Bartestree is a village and civil parish in Herefordshire, England, 7 km east of Hereford on the A438 road. The population of the civil parish at the 2011 census was 330.

==History==
The name is thought to be derived from the Old English Beorhtwald's tree.

The Convent of Our Lady of Charity & Refuge was founded in 1863 and paid for by Robert Biddulph Phillips of Longworth. Its red-brick building was designed by Edward Pugin south east of the main village. The convent of Sisters of Our Lady of Charity of the Refuge received girls placed into their care by social services and predecessor organisations and closed in 1992 following withdrawal of referrals by Herefordshire County Council and the consequent loss of income from the on-site laundry, where the girls worked. The property stood empty and became badly vandalised until conversion to residential apartments, now renamed Frome Court. The relocated medieval Longworth Roman Catholic Chapel alongside is in the care of the Historic Chapels Trust.

In 1984, St Michael's Hospice, the only purpose-built hospice in Herefordshire, was built on land formerly owned by Bartestree Convent and in 2014 is completing a major redevelopment.

==Community==
Bartestree, Hagley and Lugwardine effectively form a continuous linear settlement along the A438 road. A sizeable part of the modern-day village lies in Lugwardine civil parish.
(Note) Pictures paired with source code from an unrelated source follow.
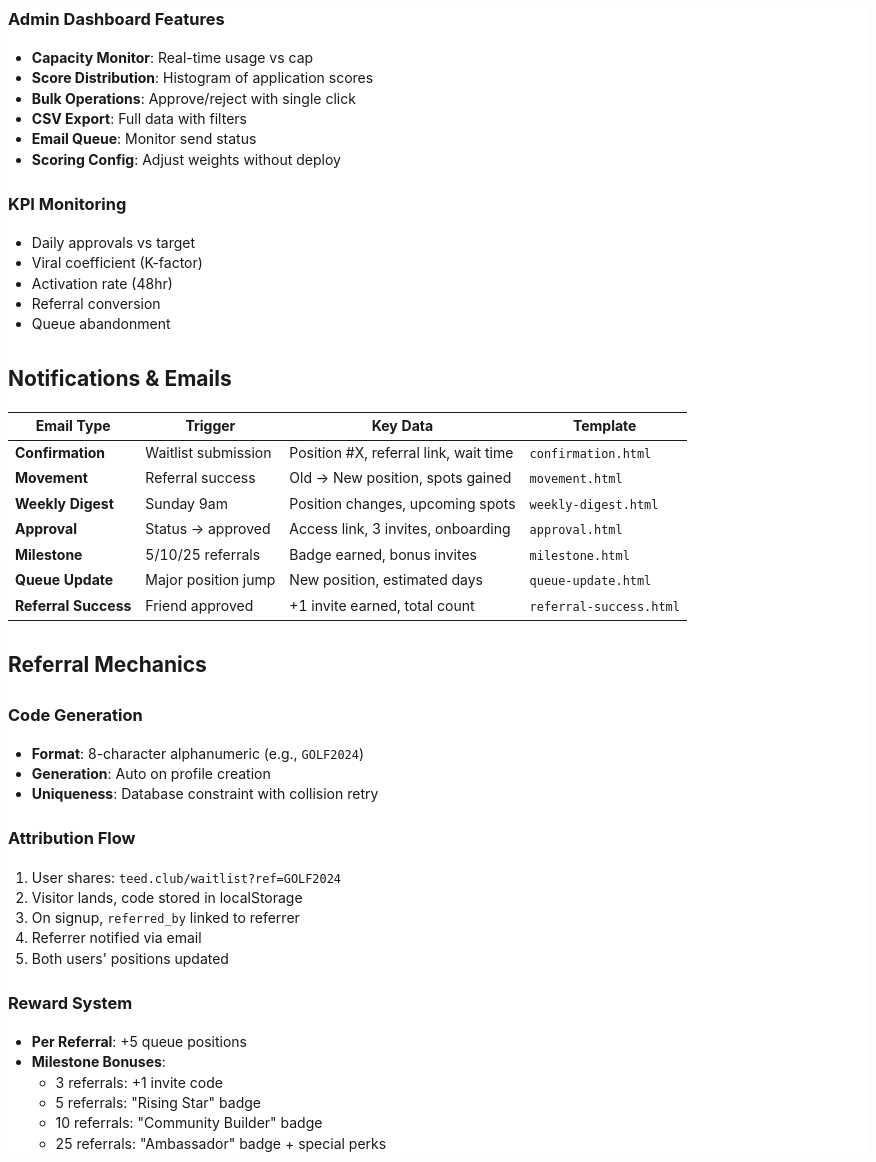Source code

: ### Admin Dashboard Features
- **Capacity Monitor**: Real-time usage vs cap
- **Score Distribution**: Histogram of application scores
- **Bulk Operations**: Approve/reject with single click
- **CSV Export**: Full data with filters
- **Email Queue**: Monitor send status
- **Scoring Config**: Adjust weights without deploy

### KPI Monitoring
- Daily approvals vs target
- Viral coefficient (K-factor)
- Activation rate (48hr)
- Referral conversion
- Queue abandonment

## Notifications & Emails

| Email Type | Trigger | Key Data | Template |
|------------|---------|----------|----------|
| **Confirmation** | Waitlist submission | Position #X, referral link, wait time | `confirmation.html` |
| **Movement** | Referral success | Old → New position, spots gained | `movement.html` |
| **Weekly Digest** | Sunday 9am | Position changes, upcoming spots | `weekly-digest.html` |
| **Approval** | Status → approved | Access link, 3 invites, onboarding | `approval.html` |
| **Milestone** | 5/10/25 referrals | Badge earned, bonus invites | `milestone.html` |
| **Queue Update** | Major position jump | New position, estimated days | `queue-update.html` |
| **Referral Success** | Friend approved | +1 invite earned, total count | `referral-success.html` |

## Referral Mechanics

### Code Generation
- **Format**: 8-character alphanumeric (e.g., `GOLF2024`)
- **Generation**: Auto on profile creation
- **Uniqueness**: Database constraint with collision retry

### Attribution Flow
1. User shares: `teed.club/waitlist?ref=GOLF2024`
2. Visitor lands, code stored in localStorage
3. On signup, `referred_by` linked to referrer
4. Referrer notified via email
5. Both users' positions updated

### Reward System
- **Per Referral**: +5 queue positions
- **Milestone Bonuses**:
  - 3 referrals: +1 invite code
  - 5 referrals: "Rising Star" badge
  - 10 referrals: "Community Builder" badge
  - 25 referrals: "Ambassador" badge + special perks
Large commercial orchards exist just to the northeast of the village, at Pomona Farm.

There is a public house now called The Godwins, converted to a pub in 1954 (as the New Inn) from the residence of William Godwin, local brick and tile manufacturer who displayed many of his wares in his house.

Bartestree has a cricket club and a football club.

The parish council covers both Bartestree and the neighbouring parish of Lugwardine.